• **RECORDS SHOWN**
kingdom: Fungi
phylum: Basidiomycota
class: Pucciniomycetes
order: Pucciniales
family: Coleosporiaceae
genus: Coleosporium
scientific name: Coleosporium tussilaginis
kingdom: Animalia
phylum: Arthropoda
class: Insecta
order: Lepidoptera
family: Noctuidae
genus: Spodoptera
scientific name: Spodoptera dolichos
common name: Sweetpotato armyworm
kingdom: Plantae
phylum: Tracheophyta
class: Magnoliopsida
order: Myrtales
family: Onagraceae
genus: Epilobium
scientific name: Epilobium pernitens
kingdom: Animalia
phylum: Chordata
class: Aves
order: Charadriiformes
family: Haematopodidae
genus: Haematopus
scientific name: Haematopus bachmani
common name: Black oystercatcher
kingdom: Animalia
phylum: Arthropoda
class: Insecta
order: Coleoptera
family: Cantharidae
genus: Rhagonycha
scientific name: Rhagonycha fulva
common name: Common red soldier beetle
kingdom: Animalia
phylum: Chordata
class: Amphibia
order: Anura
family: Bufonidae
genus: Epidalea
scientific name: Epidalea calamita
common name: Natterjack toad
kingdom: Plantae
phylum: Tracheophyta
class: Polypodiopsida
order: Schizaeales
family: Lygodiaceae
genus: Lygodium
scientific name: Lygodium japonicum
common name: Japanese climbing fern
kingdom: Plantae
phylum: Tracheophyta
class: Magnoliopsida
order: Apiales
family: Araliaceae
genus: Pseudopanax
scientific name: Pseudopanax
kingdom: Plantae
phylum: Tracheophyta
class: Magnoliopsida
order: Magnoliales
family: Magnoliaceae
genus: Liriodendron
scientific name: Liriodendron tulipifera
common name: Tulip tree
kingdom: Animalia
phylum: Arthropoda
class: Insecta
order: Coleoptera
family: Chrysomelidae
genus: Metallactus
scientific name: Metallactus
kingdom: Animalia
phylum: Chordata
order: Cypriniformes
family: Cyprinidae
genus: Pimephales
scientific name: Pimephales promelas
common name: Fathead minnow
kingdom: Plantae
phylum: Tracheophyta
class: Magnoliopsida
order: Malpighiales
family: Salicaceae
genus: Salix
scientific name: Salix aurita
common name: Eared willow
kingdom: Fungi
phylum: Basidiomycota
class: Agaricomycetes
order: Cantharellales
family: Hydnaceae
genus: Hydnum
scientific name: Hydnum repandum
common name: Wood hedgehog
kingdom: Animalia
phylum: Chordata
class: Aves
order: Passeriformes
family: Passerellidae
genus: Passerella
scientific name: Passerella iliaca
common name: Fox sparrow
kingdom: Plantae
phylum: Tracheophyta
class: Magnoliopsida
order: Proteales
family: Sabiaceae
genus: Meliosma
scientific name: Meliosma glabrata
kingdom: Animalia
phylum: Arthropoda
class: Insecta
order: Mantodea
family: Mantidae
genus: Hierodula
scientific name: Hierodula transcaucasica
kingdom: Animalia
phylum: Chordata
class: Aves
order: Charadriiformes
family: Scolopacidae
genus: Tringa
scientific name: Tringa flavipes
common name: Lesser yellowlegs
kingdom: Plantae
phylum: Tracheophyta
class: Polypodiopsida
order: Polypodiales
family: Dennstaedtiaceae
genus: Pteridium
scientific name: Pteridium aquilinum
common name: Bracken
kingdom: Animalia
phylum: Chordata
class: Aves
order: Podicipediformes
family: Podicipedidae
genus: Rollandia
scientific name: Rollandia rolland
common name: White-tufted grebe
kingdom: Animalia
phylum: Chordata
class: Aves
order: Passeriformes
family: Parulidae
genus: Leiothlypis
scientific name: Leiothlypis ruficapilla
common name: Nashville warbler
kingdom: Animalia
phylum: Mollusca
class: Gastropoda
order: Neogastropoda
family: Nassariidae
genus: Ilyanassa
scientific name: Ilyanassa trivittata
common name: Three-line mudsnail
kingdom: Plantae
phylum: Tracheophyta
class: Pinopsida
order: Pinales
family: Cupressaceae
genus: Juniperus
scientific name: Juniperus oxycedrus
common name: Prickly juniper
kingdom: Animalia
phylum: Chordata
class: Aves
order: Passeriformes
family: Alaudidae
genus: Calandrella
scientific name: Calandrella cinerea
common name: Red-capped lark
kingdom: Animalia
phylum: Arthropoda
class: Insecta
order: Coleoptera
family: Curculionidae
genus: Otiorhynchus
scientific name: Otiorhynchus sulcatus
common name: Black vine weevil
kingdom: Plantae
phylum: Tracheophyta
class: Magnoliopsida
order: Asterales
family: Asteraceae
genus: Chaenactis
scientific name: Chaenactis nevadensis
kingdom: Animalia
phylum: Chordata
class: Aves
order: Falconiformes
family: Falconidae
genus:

• **EXERCISE DETAILS**
Reproduce every one of the lines above verbatim, without altering anything.

• **RESPONSE BELOW**
kingdom: Fungi
phylum: Basidiomycota
class: Pucciniomycetes
order: Pucciniales
family: Coleosporiaceae
genus: Coleosporium
scientific name: Coleosporium tussilaginis
kingdom: Animalia
phylum: Arthropoda
class: Insecta
order: Lepidoptera
family: Noctuidae
genus: Spodoptera
scientific name: Spodoptera dolichos
common name: Sweetpotato armyworm
kingdom: Plantae
phylum: Tracheophyta
class: Magnoliopsida
order: Myrtales
family: Onagraceae
genus: Epilobium
scientific name: Epilobium pernitens
kingdom: Animalia
phylum: Chordata
class: Aves
order: Charadriiformes
family: Haematopodidae
genus: Haematopus
scientific name: Haematopus bachmani
common name: Black oystercatcher
kingdom: Animalia
phylum: Arthropoda
class: Insecta
order: Coleoptera
family: Cantharidae
genus: Rhagonycha
scientific name: Rhagonycha fulva
common name: Common red soldier beetle
kingdom: Animalia
phylum: Chordata
class: Amphibia
order: Anura
family: Bufonidae
genus: Epidalea
scientific name: Epidalea calamita
common name: Natterjack toad
kingdom: Plantae
phylum: Tracheophyta
class: Polypodiopsida
order: Schizaeales
family: Lygodiaceae
genus: Lygodium
scientific name: Lygodium japonicum
common name: Japanese climbing fern
kingdom: Plantae
phylum: Tracheophyta
class: Magnoliopsida
order: Apiales
family: Araliaceae
genus: Pseudopanax
scientific name: Pseudopanax
kingdom: Plantae
phylum: Tracheophyta
class: Magnoliopsida
order: Magnoliales
family: Magnoliaceae
genus: Liriodendron
scientific name: Liriodendron tulipifera
common name: Tulip tree
kingdom: Animalia
phylum: Arthropoda
class: Insecta
order: Coleoptera
family: Chrysomelidae
genus: Metallactus
scientific name: Metallactus
kingdom: Animalia
phylum: Chordata
order: Cypriniformes
family: Cyprinidae
genus: Pimephales
scientific name: Pimephales promelas
common name: Fathead minnow
kingdom: Plantae
phylum: Tracheophyta
class: Magnoliopsida
order: Malpighiales
family: Salicaceae
genus: Salix
scientific name: Salix aurita
common name: Eared willow
kingdom: Fungi
phylum: Basidiomycota
class: Agaricomycetes
order: Cantharellales
family: Hydnaceae
genus: Hydnum
scientific name: Hydnum repandum
common name: Wood hedgehog
kingdom: Animalia
phylum: Chordata
class: Aves
order: Passeriformes
family: Passerellidae
genus: Passerella
scientific name: Passerella iliaca
common name: Fox sparrow
kingdom: Plantae
phylum: Tracheophyta
class: Magnoliopsida
order: Proteales
family: Sabiaceae
genus: Meliosma
scientific name: Meliosma glabrata
kingdom: Animalia
phylum: Arthropoda
class: Insecta
order: Mantodea
family: Mantidae
genus: Hierodula
scientific name: Hierodula transcaucasica
kingdom: Animalia
phylum: Chordata
class: Aves
order: Charadriiformes
family: Scolopacidae
genus: Tringa
scientific name: Tringa flavipes
common name: Lesser yellowlegs
kingdom: Plantae
phylum: Tracheophyta
class: Polypodiopsida
order: Polypodiales
family: Dennstaedtiaceae
genus: Pteridium
scientific name: Pteridium aquilinum
common name: Bracken
kingdom: Animalia
phylum: Chordata
class: Aves
order: Podicipediformes
family: Podicipedidae
genus: Rollandia
scientific name: Rollandia rolland
common name: White-tufted grebe
kingdom: Animalia
phylum: Chordata
class: Aves
order: Passeriformes
family: Parulidae
genus: Leiothlypis
scientific name: Leiothlypis ruficapilla
common name: Nashville warbler
kingdom: Animalia
phylum: Mollusca
class: Gastropoda
order: Neogastropoda
family: Nassariidae
genus: Ilyanassa
scientific name: Ilyanassa trivittata
common name: Three-line mudsnail
kingdom: Plantae
phylum: Tracheophyta
class: Pinopsida
order: Pinales
family: Cupressaceae
genus: Juniperus
scientific name: Juniperus oxycedrus
common name: Prickly juniper
kingdom: Animalia
phylum: Chordata
class: Aves
order: Passeriformes
family: Alaudidae
genus: Calandrella
scientific name: Calandrella cinerea
common name: Red-capped lark
kingdom: Animalia
phylum: Arthropoda
class: Insecta
order: Coleoptera
family: Curculionidae
genus: Otiorhynchus
scientific name: Otiorhynchus sulcatus
common name: Black vine weevil
kingdom: Plantae
phylum: Tracheophyta
class: Magnoliopsida
order: Asterales
family: Asteraceae
genus: Chaenactis
scientific name: Chaenactis nevadensis
kingdom: Animalia
phylum: Chordata
class: Aves
order: Falconiformes
family: Falconidae
genus:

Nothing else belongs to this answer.